We are potentially at a critical inflection point in human history. After major events like the World Wars and 9/11, major social change ensued. Some of this we would ascribe as good, like women entering the work force and a general drive to a more equitable society. Some activities could be argued to be less desirous like an increasing militarisation of society following 9/11 and the invasion of Iraq, and the rise of industrial scale surveillance of citizens from New York to Beijing.

This post provides practical advice to employers and employees with respect to work from home arrangements that many find themselves within, and to begin a more profound conversation about what is the best integrated socio-economic, political and medical response might be to COVID-19. In other words, should we deal with this merely as a medical event, or should the medical impact of the COVID-19 virus be balanced with the social and economic impacts of suggested medical protocols?

So a couple of practical things first.
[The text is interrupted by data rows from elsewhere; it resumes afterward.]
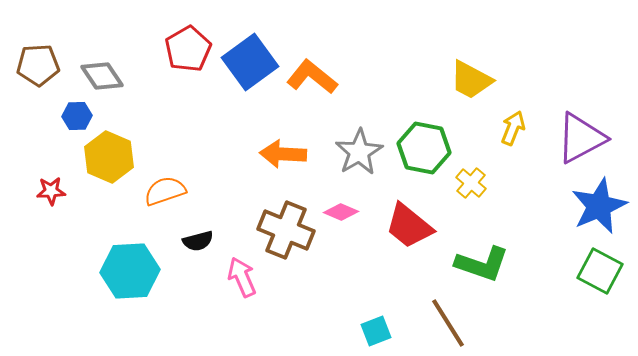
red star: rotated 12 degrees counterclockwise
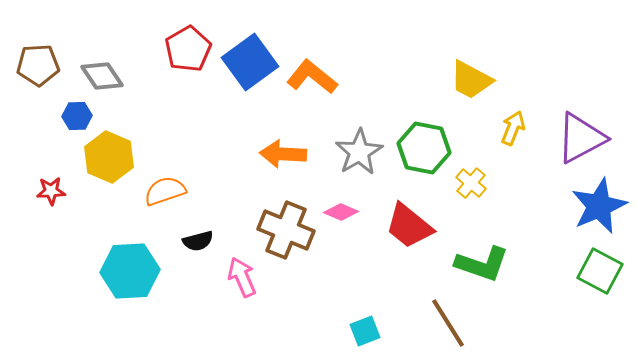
cyan square: moved 11 px left
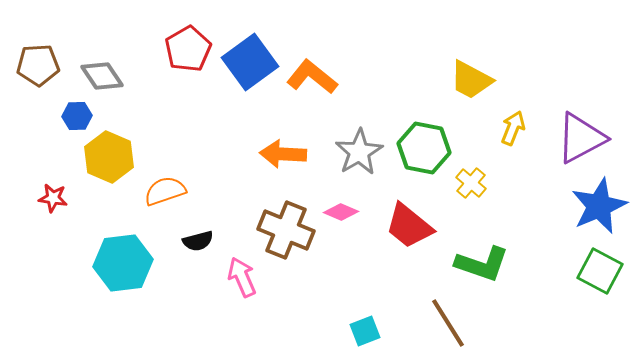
red star: moved 2 px right, 7 px down; rotated 12 degrees clockwise
cyan hexagon: moved 7 px left, 8 px up; rotated 4 degrees counterclockwise
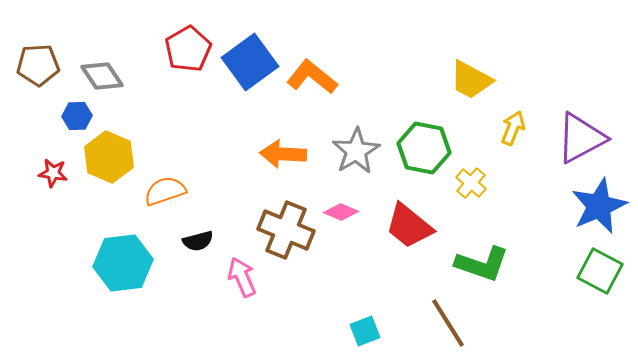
gray star: moved 3 px left, 1 px up
red star: moved 25 px up
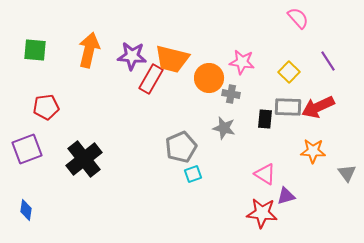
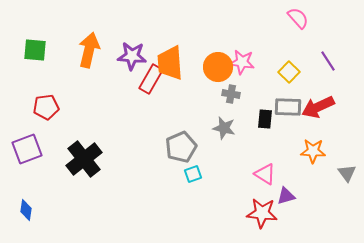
orange trapezoid: moved 2 px left, 4 px down; rotated 72 degrees clockwise
orange circle: moved 9 px right, 11 px up
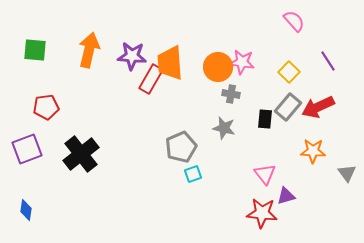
pink semicircle: moved 4 px left, 3 px down
gray rectangle: rotated 52 degrees counterclockwise
black cross: moved 3 px left, 5 px up
pink triangle: rotated 20 degrees clockwise
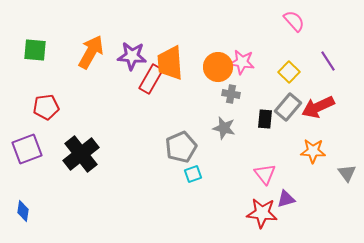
orange arrow: moved 2 px right, 2 px down; rotated 16 degrees clockwise
purple triangle: moved 3 px down
blue diamond: moved 3 px left, 1 px down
Remote work or work from home is something that all consultants are well adapted to. It is our daily reality because we spend most of professional lives either working at a client site, from home or at a hotel or conference centre.

A couple of practical ideas are as follows:

  1. Working from home might sound like light relief from a hectic office schedule at first, but can quickly become monotonous, boring, with attendant feelings of isolation, anxiety, depression and loneliness. It is critical for employers to understand this mental and emotional impact on employees. Because human beings are inherently social creatures and we have been socialised to work and play within groups and teams, it is important to provide online and telephonic support for employees who might struggle with remote work. Evidence is already mounting in the media of this affect on large numbers of individuals, and providing contact details for company ERP or other support programmes is key.
  2. It is critical for large organisations to communicate with employees about COVID-19 and what health and social distancing measures they should take in order to protect themselves from infection. Employees should always be directed to government media as a single source of truth.  
  3. Also important to share is appropriate information regarding company procedures on leave, working from home, governance and communication protocols during a crisis.
  4. Finally employers should ensure that employees have the technical instruments to work remotely and via telephone and video conference. These items include an appropriate laptop, headphones, speakers, appropriate software to facilitate communication, security software to protect company and customer information, and sufficient bandwidth to support productive work.

Human beings are social creatures and rely on relationships with family, friends and professional colleagues for validation, support, camaraderie and the sharing of experiences and ideas. These are innately human behaviour sets and define our ability to create meaning and context for our lives.

The current COVID-19 crisis and the response lead by (predominantly) health authorities and government might undermine people being able to work productively and we should be aware of and manage the negative economic impact of this position.

What are you doing on a day to day basis to remain stimulated, creative and productive during this difficult time of self-isolation? How are you finding the work from home experience? How are you dealing with the mental, psychological and practical implications of the COVID-19 crisis?